** RECORD EXCERPTS follows **

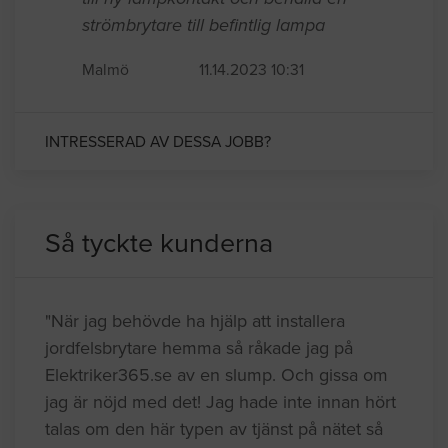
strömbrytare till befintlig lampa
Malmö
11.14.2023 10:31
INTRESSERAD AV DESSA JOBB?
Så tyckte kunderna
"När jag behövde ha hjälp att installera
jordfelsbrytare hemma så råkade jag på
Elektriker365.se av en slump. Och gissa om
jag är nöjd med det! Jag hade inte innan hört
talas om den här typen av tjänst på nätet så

** End of RECORD EXCERPTS **
** RECORD EXCERPTS follows **

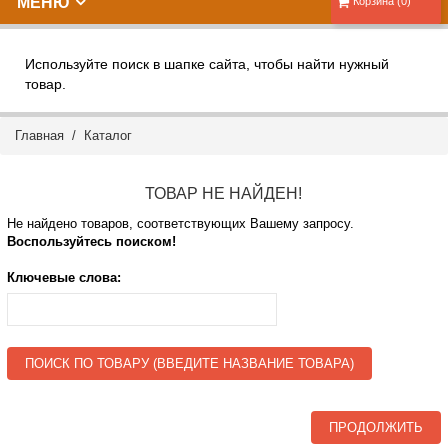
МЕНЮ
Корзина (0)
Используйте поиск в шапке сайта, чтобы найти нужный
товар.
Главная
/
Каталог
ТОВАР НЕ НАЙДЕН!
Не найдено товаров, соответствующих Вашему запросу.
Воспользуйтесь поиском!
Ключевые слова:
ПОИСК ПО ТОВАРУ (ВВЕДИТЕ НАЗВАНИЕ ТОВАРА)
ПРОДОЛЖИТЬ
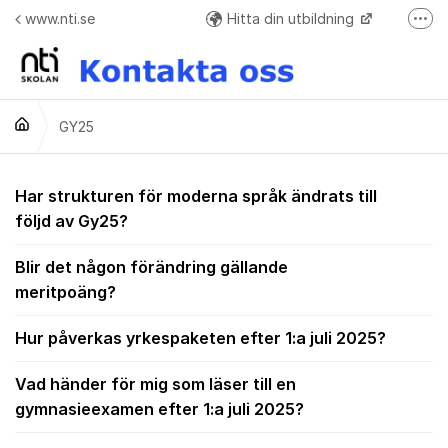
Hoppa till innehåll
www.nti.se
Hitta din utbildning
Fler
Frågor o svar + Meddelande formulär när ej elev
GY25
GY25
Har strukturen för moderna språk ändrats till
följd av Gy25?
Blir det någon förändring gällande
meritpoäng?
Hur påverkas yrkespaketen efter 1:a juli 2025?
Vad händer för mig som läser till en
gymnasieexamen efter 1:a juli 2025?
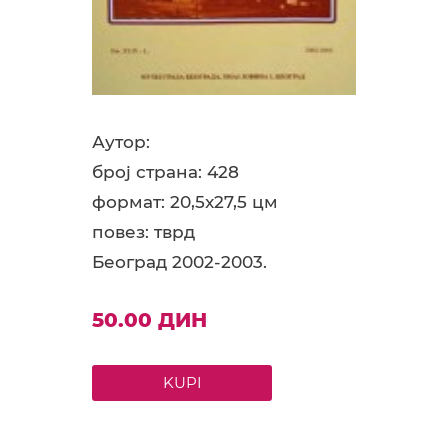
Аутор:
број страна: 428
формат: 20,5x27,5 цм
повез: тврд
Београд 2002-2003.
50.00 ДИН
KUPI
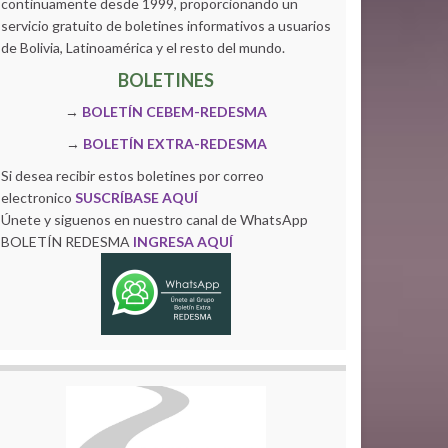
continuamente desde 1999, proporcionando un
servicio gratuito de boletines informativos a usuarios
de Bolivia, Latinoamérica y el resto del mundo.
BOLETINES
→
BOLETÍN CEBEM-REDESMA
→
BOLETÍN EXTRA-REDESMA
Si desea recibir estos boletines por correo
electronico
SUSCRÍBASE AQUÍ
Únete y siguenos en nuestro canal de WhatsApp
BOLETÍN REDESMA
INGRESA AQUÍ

** End of RECORD EXCERPTS **
** RECORD EXCERPTS follows **

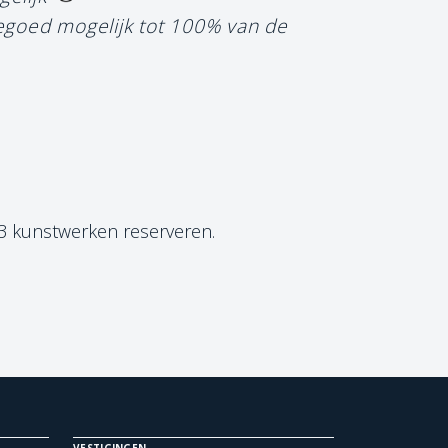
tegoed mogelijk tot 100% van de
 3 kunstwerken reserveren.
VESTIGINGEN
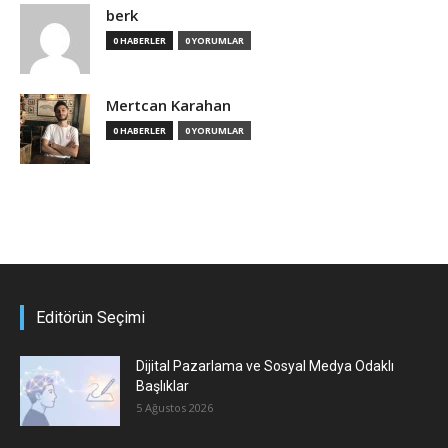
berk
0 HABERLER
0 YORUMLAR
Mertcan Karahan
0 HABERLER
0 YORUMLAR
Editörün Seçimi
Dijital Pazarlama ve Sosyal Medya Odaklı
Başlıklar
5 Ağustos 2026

** End of RECORD EXCERPTS **

● **DESCRIPTION OF THE TASK**
Write out word for word the lines from the one containing "strömbrytare till befintlig lampa" through the one containing "talas om den här typen av tjänst på nätet så", including both of those lines.

● **SOLUTION TO THIS EXERCISE**
strömbrytare till befintlig lampa
Malmö
11.14.2023 10:31
INTRESSERAD AV DESSA JOBB?
Så tyckte kunderna
"När jag behövde ha hjälp att installera
jordfelsbrytare hemma så råkade jag på
Elektriker365.se av en slump. Och gissa om
jag är nöjd med det! Jag hade inte innan hört
talas om den här typen av tjänst på nätet så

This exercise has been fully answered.